Acheson was born in southwestern Pennsylvania and raised its coal fields. At the age of 16, after his father died, he left school to help support his family. Nevertheless, Acheson devoted his nights to the scientific endeavors, especially electrical experiments.

In 1880, Acheson attempted to sell a battery of his own invention to Thomas Edison, who ended up hiring him to assist with his research. He experimented with creating a conducting carbon that Edison could use in his electric light bulbs.

After working for Edison for four years, Acheson left his employ to become an independent inventor. In 1891, Acheson acquired access to an electric
generating plant and attempted to use electric heat to impregnate clay with carbon. What resulted from this experiment was his discovery of a crystalline substance that had value as an abrasive, which Acheson named “carborundum” (also known as silicon carbide).

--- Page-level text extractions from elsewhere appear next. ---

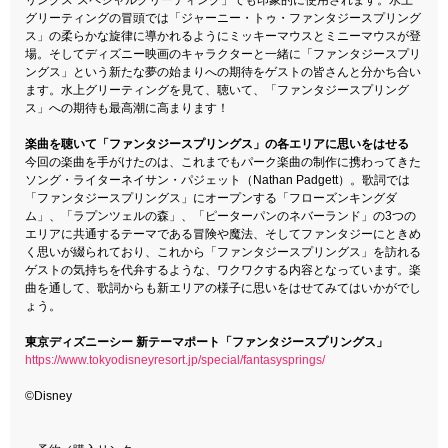
グリーティングの冒頭では「ジャーニー・トゥ・ファンタジースプリング
ス」の柔らかな旋律に導かれるようにミッキーマウスとミニーマウスが登
場。そしてディズニー映画のキャラクターと一緒に「ファンタジースプリ
ングス」という新たな夢の始まりへの期待をゲストの皆さんと分かち合い
ます。水上グリーティングを見て、聴いて、「ファンタジースプリング
ス」への期待も最高潮に高まります！
楽曲を聴いて「ファンタジースプリングス」の各エリアに思いをはせる
今回の楽曲を手がけたのは、これまでもパーク楽曲の制作に携わってきた
ソング・ライターネイサン・パジェット（Nathan Padgett）。歌詞では
「ファンタジースプリングス」にオープンする「フローズンキングダ
ム」、「ラプンツェルの森」、「ピーターパンのネバーランド」の3つの
エリアに共通するテーマである冒険や魔法、そしてファンタジーにときめ
く思いが綴られており、これから「ファンタジースプリングス」を訪れる
ゲストの気持ちを代弁するような、ワクワクする内容となっています。楽
曲を通して、歌詞からも新エリアの様子に思いをはせてみてはいかがでし
ょう。
東京ディズニーシー 新テーマポート「ファンタジースプリングス」
https://www.tokyodisneyresort.jp/special/fantasysprings/
©Disney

In 1894, he established the Carborundum Company in Monongahela City, Pennsylvania, which created grinding wheels, whet stones, knife sharpeners, and powdered abrasives. Later, Acheson used his electric furnace to produce artificial graphite, which  he commercialized, discovering that various organic substances allowed colloidal suspension of particles of graphite mixed in oil or water.

Acheson received 70 patents related to abrasives, graphite products, reduction of oxides, and refractories. ECS awarded him the first Acheson Award, named in his honor, in 1931.